The Biden administration on Thursday floated returning to a broader interpretation of the federal government’s authority under the Clean Water Act (CWA) while agencies work to replace the Trump-era rule.

The new rule, proposed by the U.S. Environmental Protection Agency (EPA) and the U.S. Army Corps of Engineers, would re-establish the definition of “waters of the United States” to what was in place from 1986 to 2015.

“In recent years, the only constant with WOTUS has been change, creating a whiplash in how to best protect our waters in communities across America,” EPA Administrator Michael S. Regan said in a statement.

Michael Regan

Michael Regan

“Continuity with the 1986 regulations will minimize confusion and provide regulatory stability for the public, the regulated community, and the agencies, while protecting the nation’s waters,” the agencies said.

American Farm Bureau Federation President Zippy Duvall in a statement said the organization is “disappointed” in the agencies’ decision.

“Overreaching regulations create major permit backlogs for the federal government and result in long delays for farmers and ranchers who are working to keep America fed,” Duvall said.

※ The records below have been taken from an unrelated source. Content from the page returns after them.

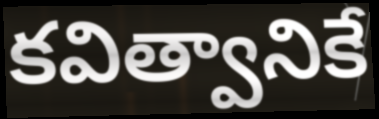
కవిత్వానికే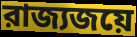
রাজ্যজয়েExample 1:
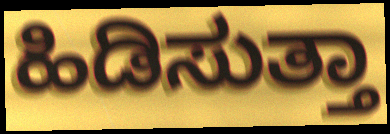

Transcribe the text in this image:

ಹಿಡಿಸುತ್ತಾ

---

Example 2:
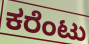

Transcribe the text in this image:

ಕರೆಂಟು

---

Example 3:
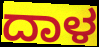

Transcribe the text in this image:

ದಾಳ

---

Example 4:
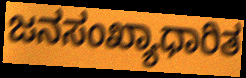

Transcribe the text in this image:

ಜನಸಂಖ್ಯಾಧಾರಿತ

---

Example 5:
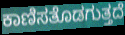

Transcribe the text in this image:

ಕಾಣಿಸತೊಡಗುತ್ತದೆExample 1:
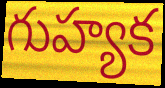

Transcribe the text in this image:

గుహ్యక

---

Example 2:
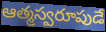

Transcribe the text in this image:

ఆత్మస్వరూపుడే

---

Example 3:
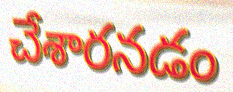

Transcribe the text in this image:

చేశారనడం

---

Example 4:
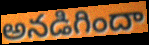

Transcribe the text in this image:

అనడిగిందా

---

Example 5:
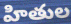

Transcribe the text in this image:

హితులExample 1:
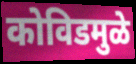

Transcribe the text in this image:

कोविडमुळे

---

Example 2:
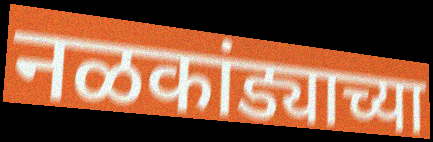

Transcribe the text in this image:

नळकांड्याच्या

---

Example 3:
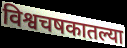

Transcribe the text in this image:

विश्वचषकातल्या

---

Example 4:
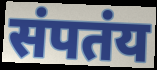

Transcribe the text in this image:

संपतंय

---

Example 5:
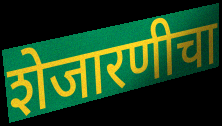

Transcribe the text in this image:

शेजारणीचाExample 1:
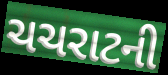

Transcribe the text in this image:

ચચરાટની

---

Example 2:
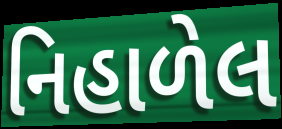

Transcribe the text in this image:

નિહાળેલ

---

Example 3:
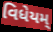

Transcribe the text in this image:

વિધેયમ્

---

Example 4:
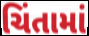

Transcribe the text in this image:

ચિંતામાં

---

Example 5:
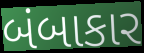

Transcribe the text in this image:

બંબાકારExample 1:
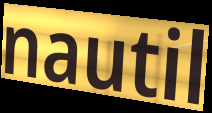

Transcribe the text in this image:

nautil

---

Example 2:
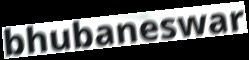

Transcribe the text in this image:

bhubaneswar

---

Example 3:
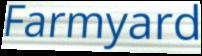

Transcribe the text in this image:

Farmyard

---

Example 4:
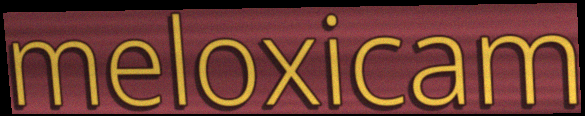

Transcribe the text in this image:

meloxicam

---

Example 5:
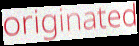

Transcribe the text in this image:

originated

Both the Obama and Trump administrations crafted their own WOTUS rules, which for years were tangled in litigation before being withdrawn by later administrations.

The Obama-era rule sought to broaden the federal government’s CWA jurisdiction, while the Trump-era rule, called the “Navigable Waters Protection Rule,” narrowed the government’s scope. The Biden administration earlier this year said it would reverse and revise the Trump-era rule.

Duvall took issue with EPA reinstating the significant nexus test, which “threatens to unfairly regulate large areas of private land miles from the nearest navigable water,” Duvall said.

Zippy Duvall

Zippy Duvall

“It’s troubling that EPA is putting a framework in place before completing the promised stakeholder engagement,” he added. “Administrator Regan pledged to listen to the needs of farmers and ranchers and committed to a rule that is not overly burdensome. We urge him to stay true to his word.”

The WOTUS definition would include:

  • traditional navigable waters, interstate waters, and the territorial seas, and their adjacent wetlands
  • “most impoundments of ‘waters of the United States’
  • “tributaries to traditional navigable waters, interstate waters, the territorial seas, and impoundments that meet either the relatively permanent standard or the significant nexus standard
  • “wetlands adjacent to impoundments and tributaries, that meet either the relatively permanent standard or the significant nexus standard”
  • “other waters” that meet either the relatively permanent standard or the significant nexus standard”

The agencies said they interpret relatively permanent standard to mean “waters that are relatively permanent, standing or continuously flowing and waters with a continuous surface connection to such waters.”

The significant nexus standard would mean “waters that are either alone or in combination with similarly situated waters in the region, significantly affect the chemical, physical, or biological integrity of traditional navigable waters, interstate waters, or the territorial seas.”

The proposed rule would also retain a longstanding exclusion for prior converted cropland, albeit modified to match language first introduced and codified in 1993 “providing certainty to farmers seeking to conserve and protect land and waters pursuant to federal law,” the agencies said.

While the NWPR retained the exclusion, it also largely broadened the definition of what qualifies as prior converted cropland to an area that was not used for “agricultural purposes” in the last five years.

The proposed rule would amend that definition and require landowners to obtain a USDA prior converted cropland certification to receive the exclusion.

Public hearings on the proposed rule are set for Jan. 12, 13 and 18. Illinois Farm Bureau plans to participate in those meetings, said Lauren Lurkins, IFB director of environmental policy.